I try to run and understand the results of SimpleKMeans algorithm in weka.
This is my training data
@relation weather_clustered
@attribute Instance_number numeric
@attribute outlook {sunny,overcast,rainy}
@attribute temperature numeric
@attribute humidity numeric
@attribute windy {TRUE,FALSE}
@attribute play {yes,no}
@attribute cluster {cluster0,cluster1,cluster2,cluster3,cluster4,cluster5}
@data
0,sunny,85,85,FALSE,no,cluster3
1,sunny,80,90,TRUE,no,cluster5
2,overcast,83,86,FALSE,yes,cluster2
4,rainy,68,80,FALSE,yes,cluster4
Then I run SimpleKMeans with numClusters=2 seed=10. I do want to see clustering results regarding attribute cluster, in other words I want to see which cluster attribute clusterx relates to.
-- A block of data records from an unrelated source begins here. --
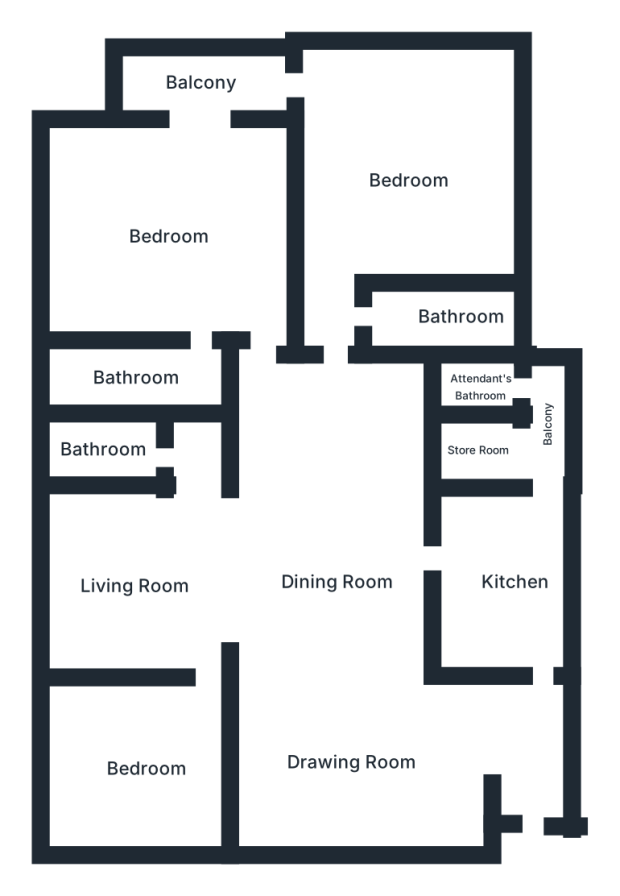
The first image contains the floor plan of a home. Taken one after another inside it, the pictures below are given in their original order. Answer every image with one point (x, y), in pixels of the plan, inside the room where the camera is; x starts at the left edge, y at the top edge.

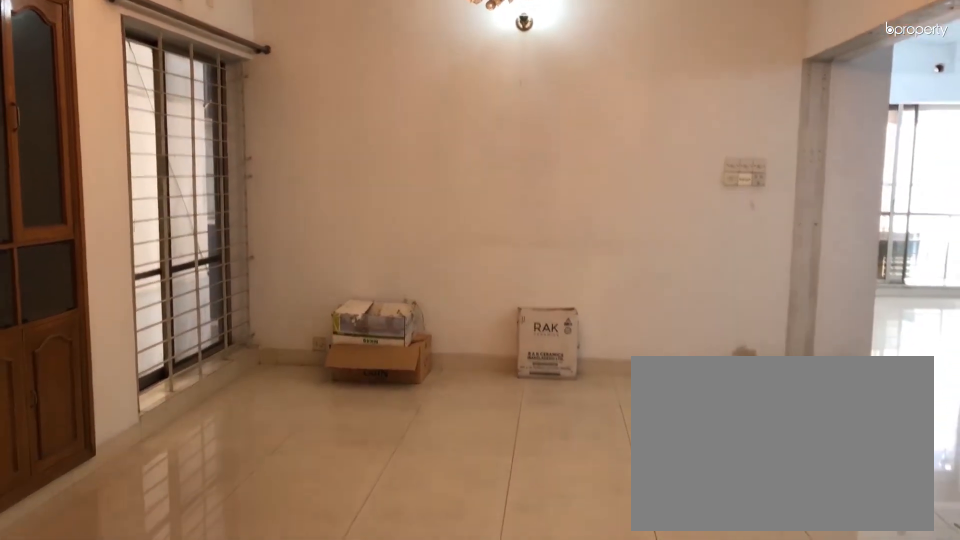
(352, 757)
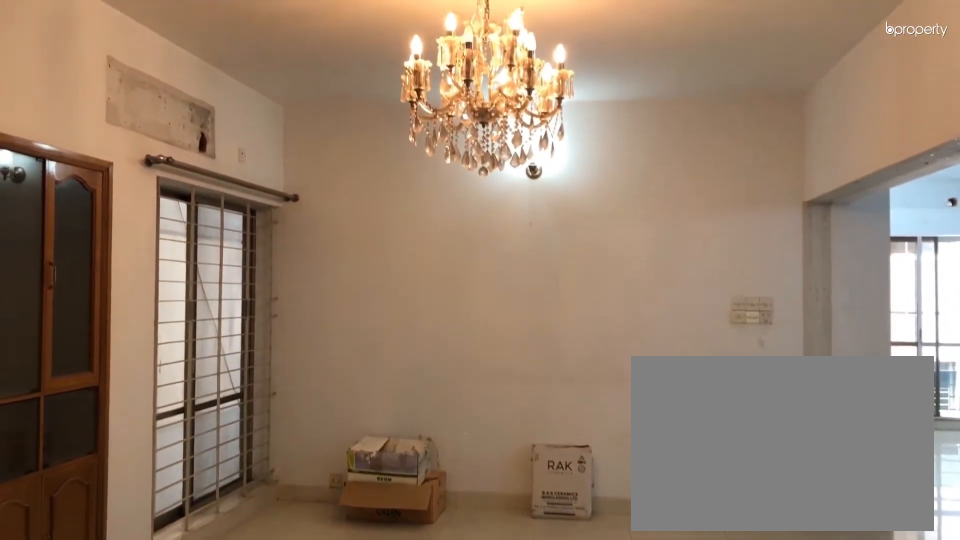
(352, 757)
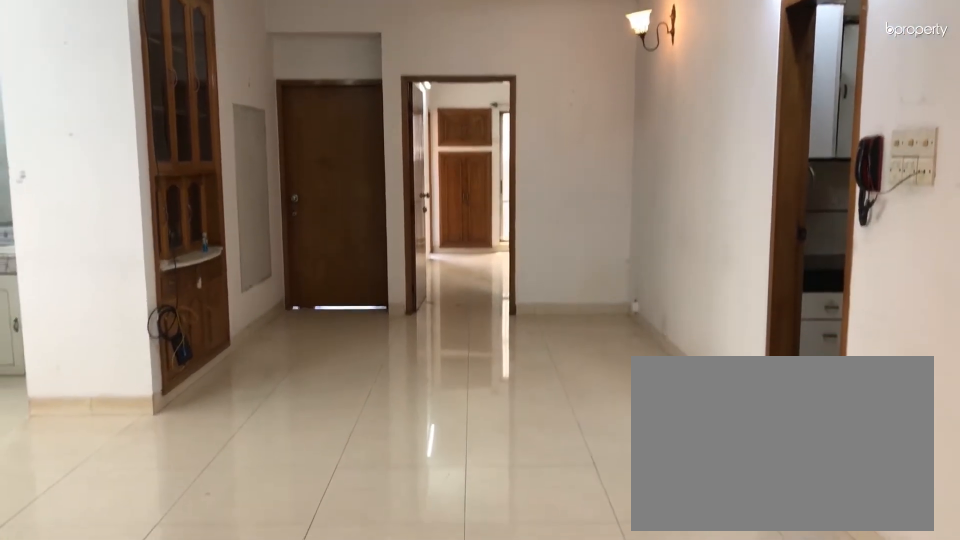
(342, 578)
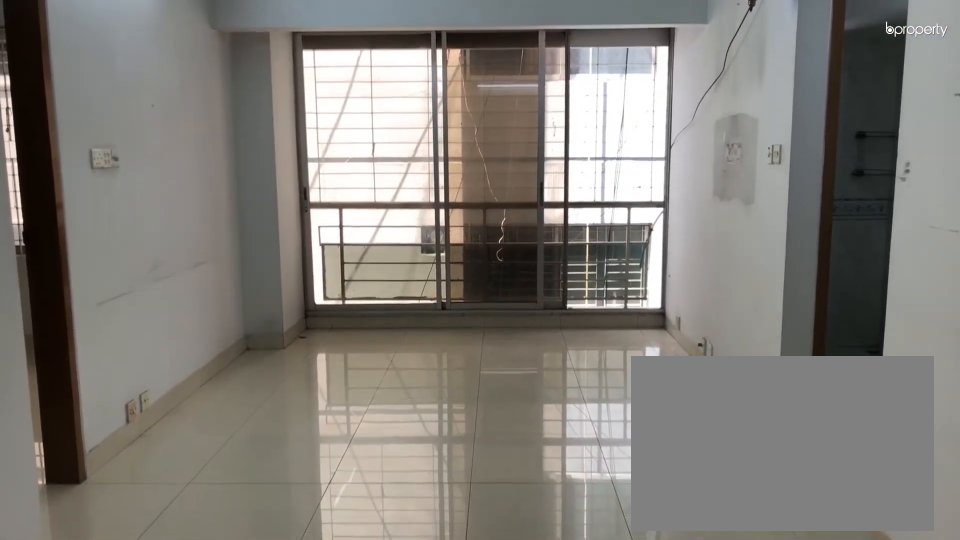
(127, 577)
As you see I don't assume that attribute cluster is the right clustering.
In order to see the correspondence in the output, I set Classes to cluster evaluation = (Nom) cluster
and get the following results
Class attribute: cluster Classes to Clusters:
0 1 <-- assigned to cluster
0 0 | cluster0
0 0 | cluster1
1 0 | cluster2
0 1 | cluster3
1 0 | cluster4
0 1 | cluster5
Cluster 0 <-- cluster2
Cluster 1 <-- cluster3
Incorrectly clustered instances : 2.0 50 %
I do like the list with correspondence, this exactly what I need, however I don't understand what's the following means
Cluster 0 <-- cluster2
Cluster 1 <-- cluster3
In addition, I am confused by the following result
Incorrectly clustered instances : 2.0 50 %
Where it comes from, how weka knows the correct result, I don't have a correct result, maybe it confuses the attribute cluster with correct cluster. In short I don't understand the output.